[Start of section]

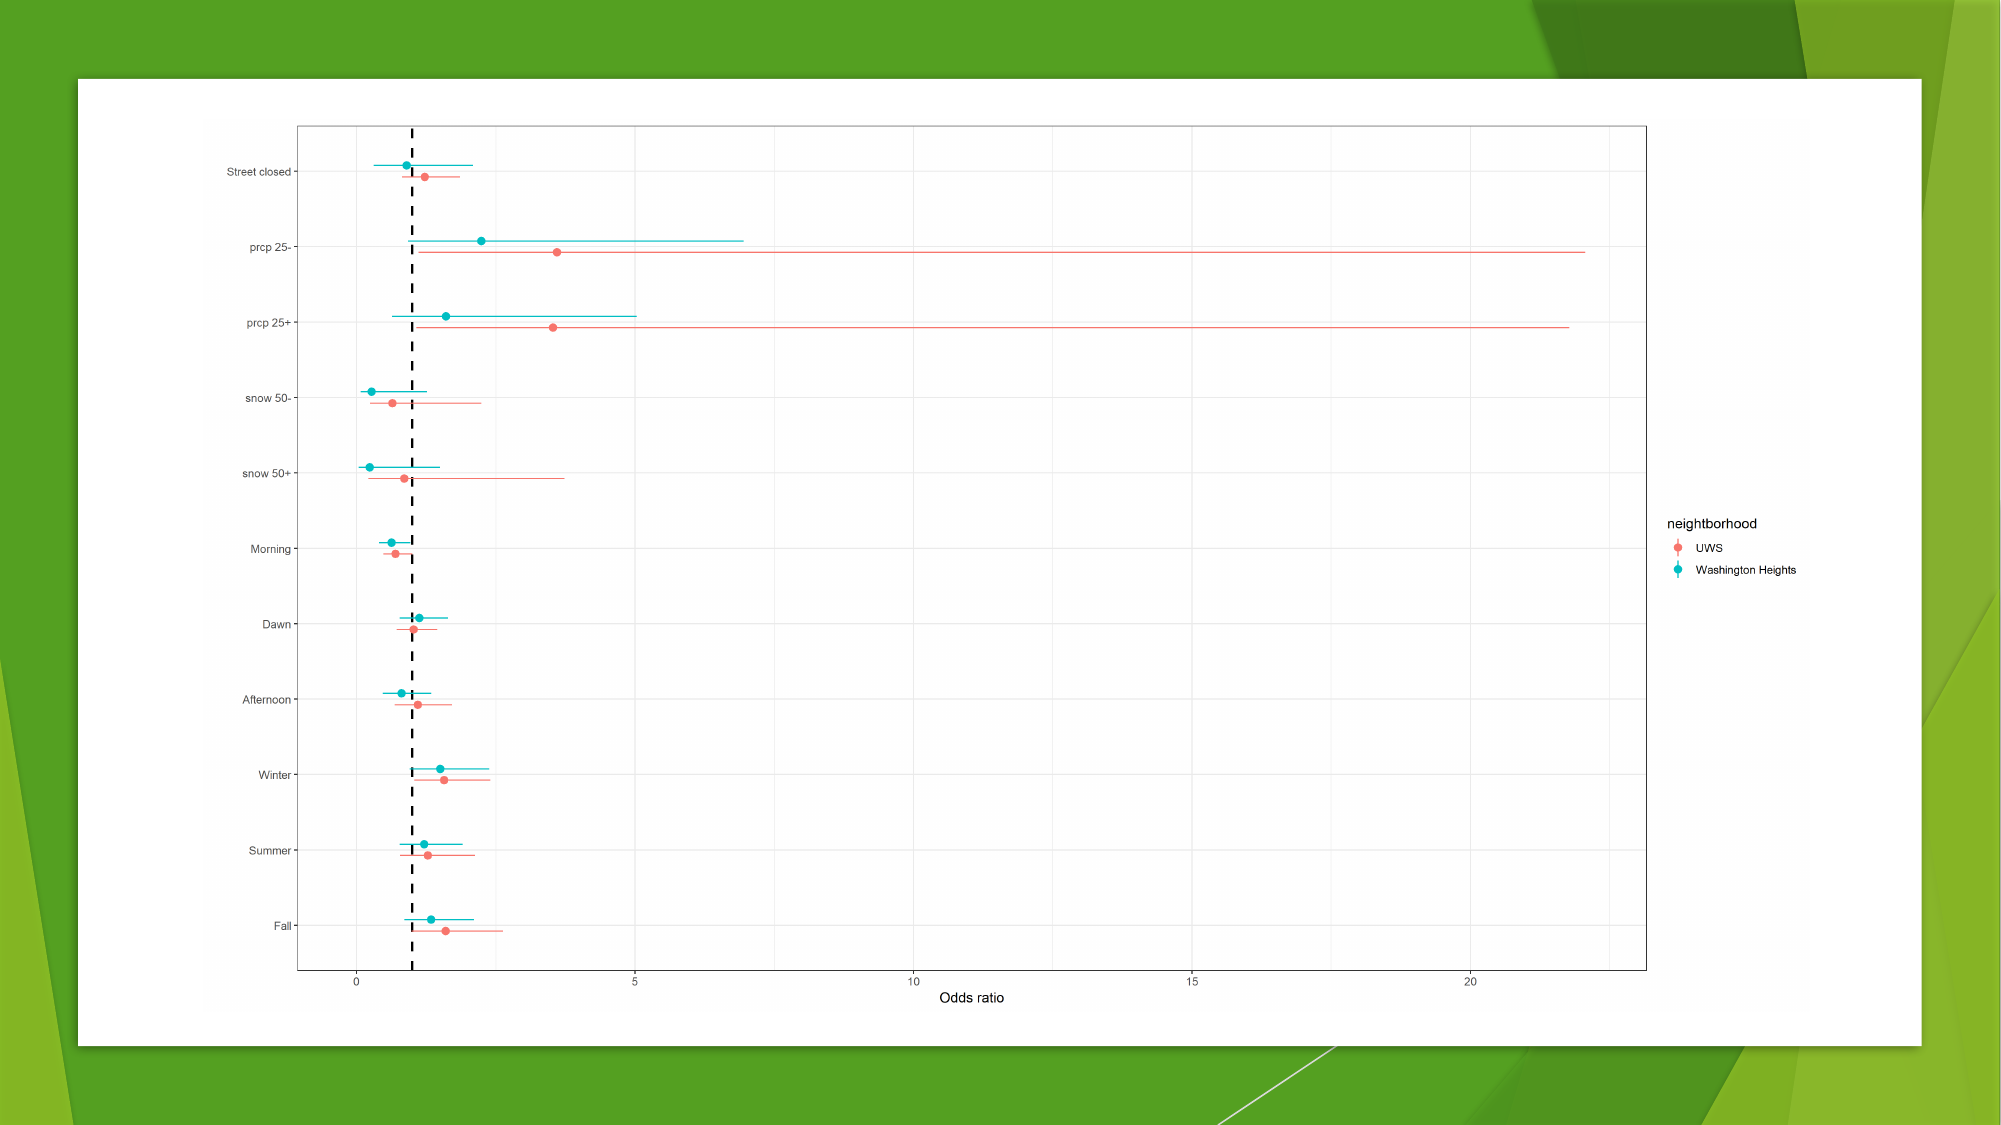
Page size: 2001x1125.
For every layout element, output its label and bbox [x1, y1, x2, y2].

list [202, 118, 1810, 1013]
text_box [0, 0, 2000, 1125]
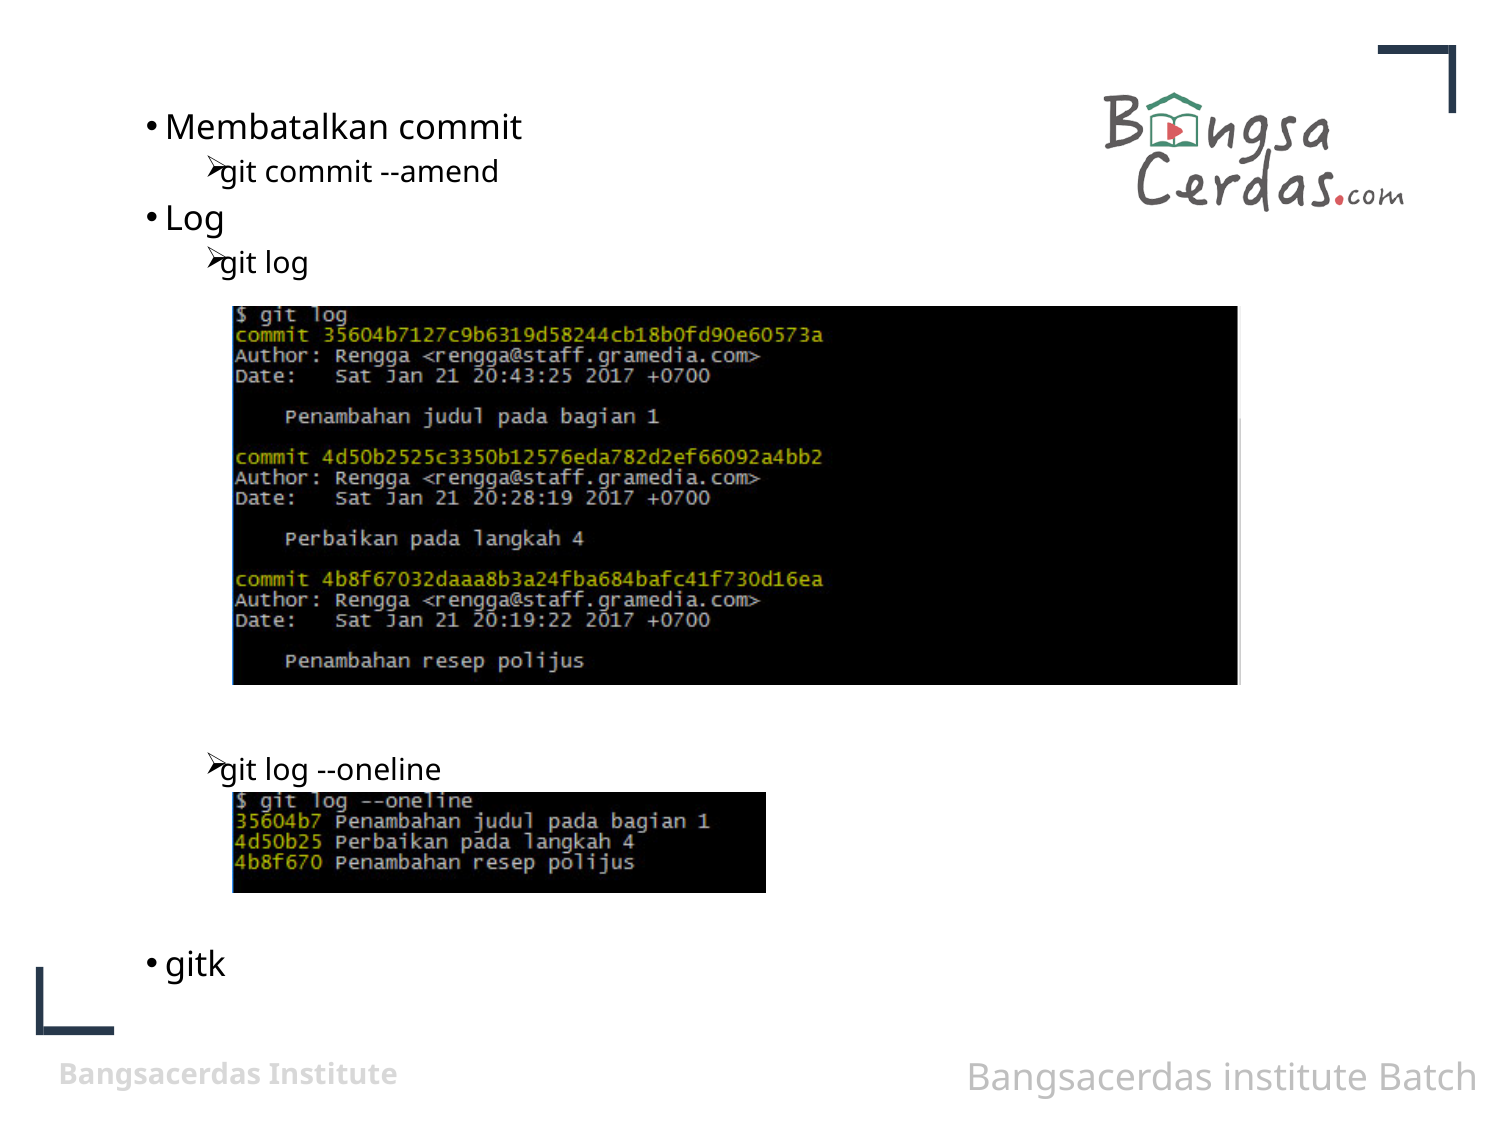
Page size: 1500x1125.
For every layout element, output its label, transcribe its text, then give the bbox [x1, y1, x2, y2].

picture [232, 305, 1241, 685]
picture [232, 792, 766, 893]
list Membatalkan commit git commit --amend Log git log git log --oneline gitk [103, 89, 1397, 1014]
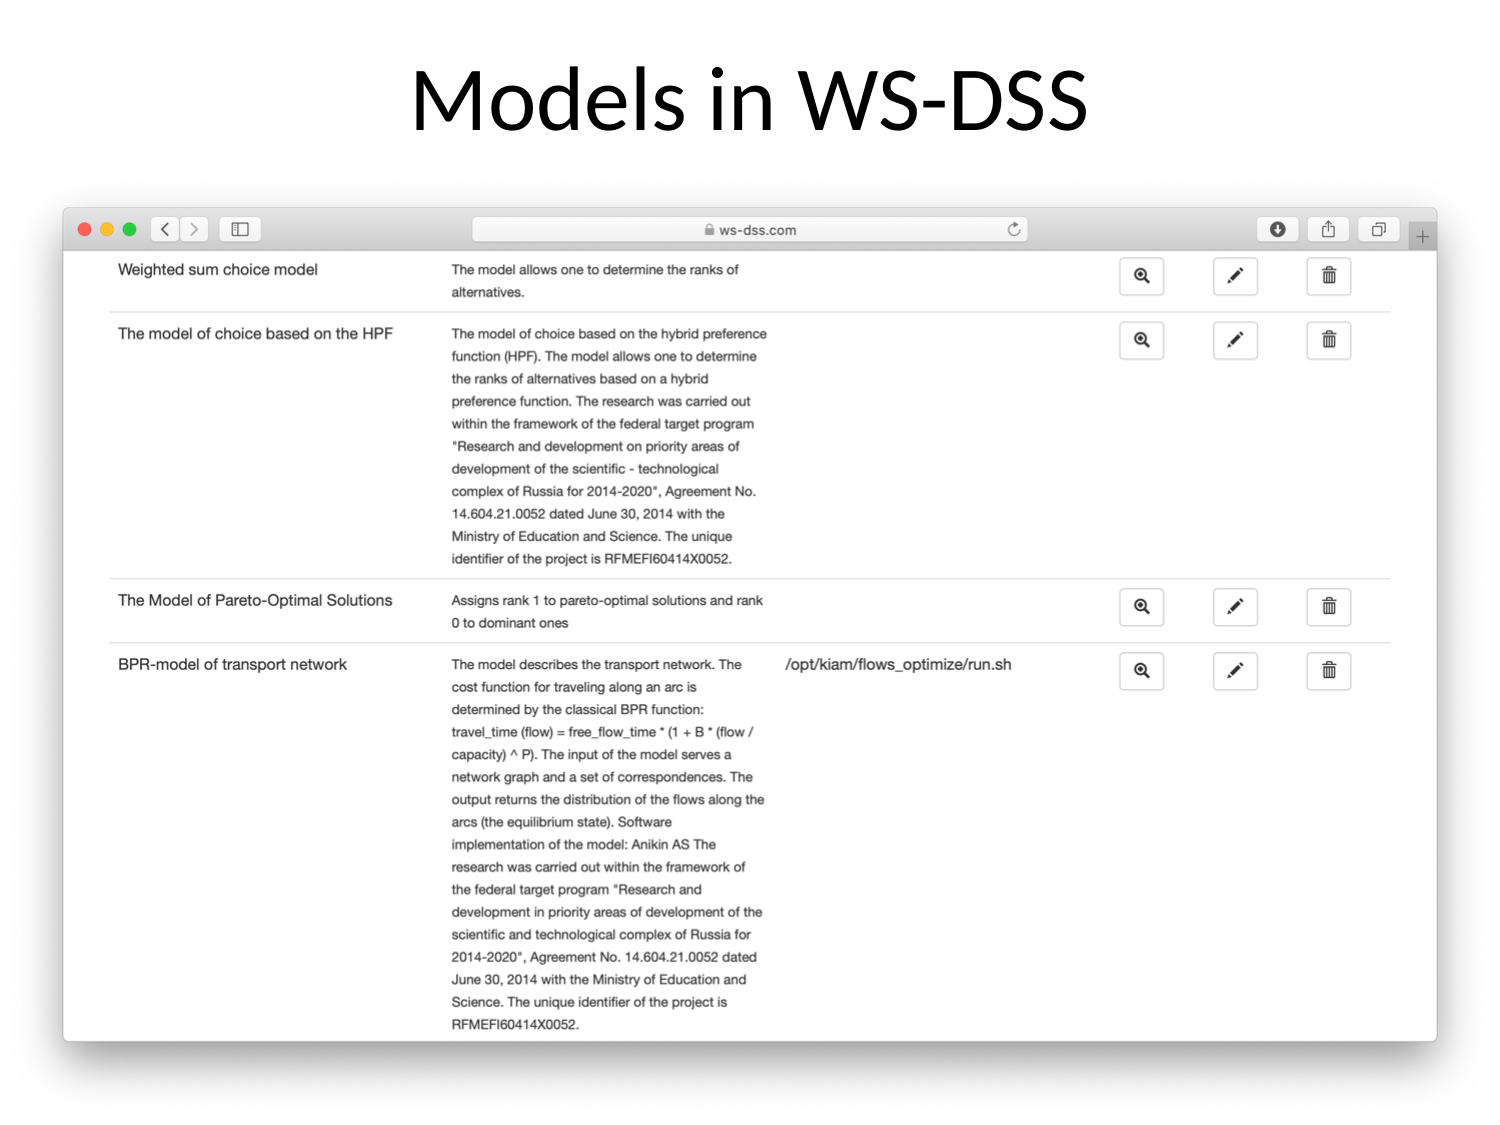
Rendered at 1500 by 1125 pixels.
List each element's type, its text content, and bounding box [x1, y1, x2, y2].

title Models in WS-DSS [75, 0, 1425, 164]
picture [0, 165, 1500, 1125]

[End of section]

--- TASK ---
Beginning at the line that contains "For every layout element, output its label and" and ending at the last line of the data, return each line exactly; no picture belongs in the copy.

--- OUTPUT FOR THIS TASK ---
For every layout element, output its label and bbox [x1, y1, x2, y2].

list [202, 118, 1810, 1013]
text_box [0, 0, 2000, 1125]
Page size: 1500x1125.
For every layout element, output its label, transcribe its text, then give the bbox [x1, y1, x2, y2].

picture [232, 305, 1241, 685]
picture [232, 792, 766, 893]
list Membatalkan commit git commit --amend Log git log git log --oneline gitk [103, 89, 1397, 1014]
Rendered at 1500 by 1125 pixels.
List each element's type, its text content, and bounding box [x1, y1, x2, y2].

title Models in WS-DSS [75, 0, 1425, 164]
picture [0, 165, 1500, 1125]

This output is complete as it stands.